Masses of people gave the day more urgency as they protested at Carrefour supermarkets throughout Brazil. One large group shouted, “The real looters are capitalists!”
President Jair Bolsonaro did not speak, but the vice president, Antônio Hamilton Martins Mourão (who is Black) did. He hastened to say that in Brazil “racism does not exist, what exists is inequality.” Another unsubtle way of saying discrimination.
Over half the people in Brazil are Black and, along with indigenous people, they have suffered the most deaths from racism and the coronavirus.
Black and mixed-race people account for about 57% of Brazil’s population but constitute 74% of victims of lethal violence, according to the Brazilian Forum on Public Safety.
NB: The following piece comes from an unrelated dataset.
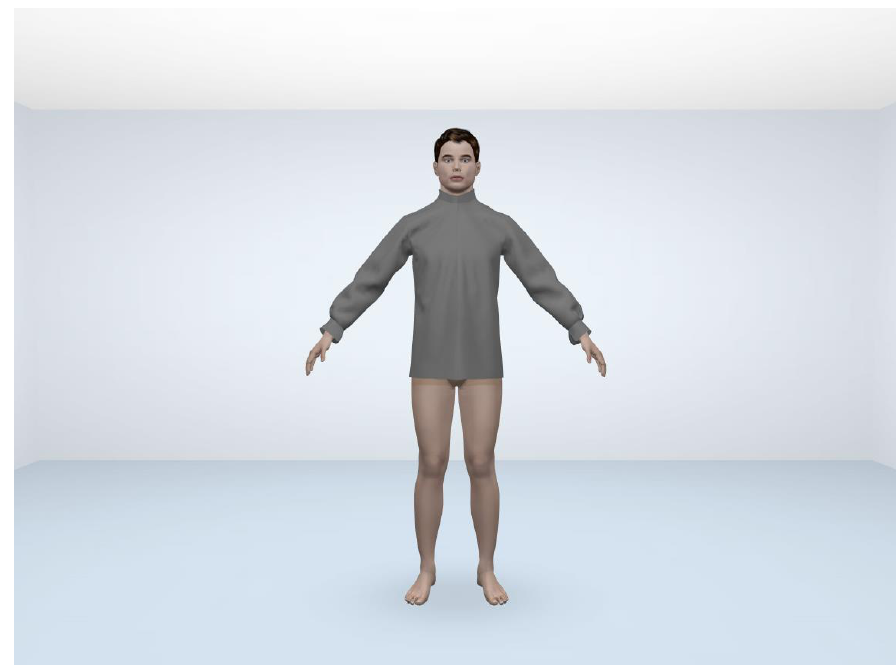
Figure 13. Shirt after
The percentage is even higher, 79%, for those killed by police.
Masses have compared this cold-blooded murder in front of witnesses to the murder of George Floyd in the United States.
The French supermarket owners fired the security firm. The bosses fear the masses’ anger and are trying to pacify them.
But many thousands have come out to protest against racism. And the anger of the workers is growing, manifesting itself more and more. The coronavirus pandemic has uncovered the stinking capitalist sewer, but workers are no longer willing to submissively accept attacks against our working-class family.
The conditions are there, but we must not believe that we can end racism under capitalism. Capitalism’s wage slavery needs racism to divide the working class—to pay Black workers less, and to use racist terror to try to prevent our class from uniting to get rid of our exploiters.
We need to channel that mass anger by fighting for Communism, building the International Communist Workers’ Party. We are the only alternative for the workers. We know that taking power away from the capitalists and ending racism will require a violent revolution that puts an end once and for all to the bosses’ system of wage slavery.
Chibata Revolt, Uprising of sailors, Brazil 1910
“In the Chibata revolt, 110 years ago, sailors, mostly Black, completely paralyzed the entire country for five days,” remarked a comrade in Brazil. “The rebellion spread like wildfire. Today we have to win the soldiers to fight for communism.”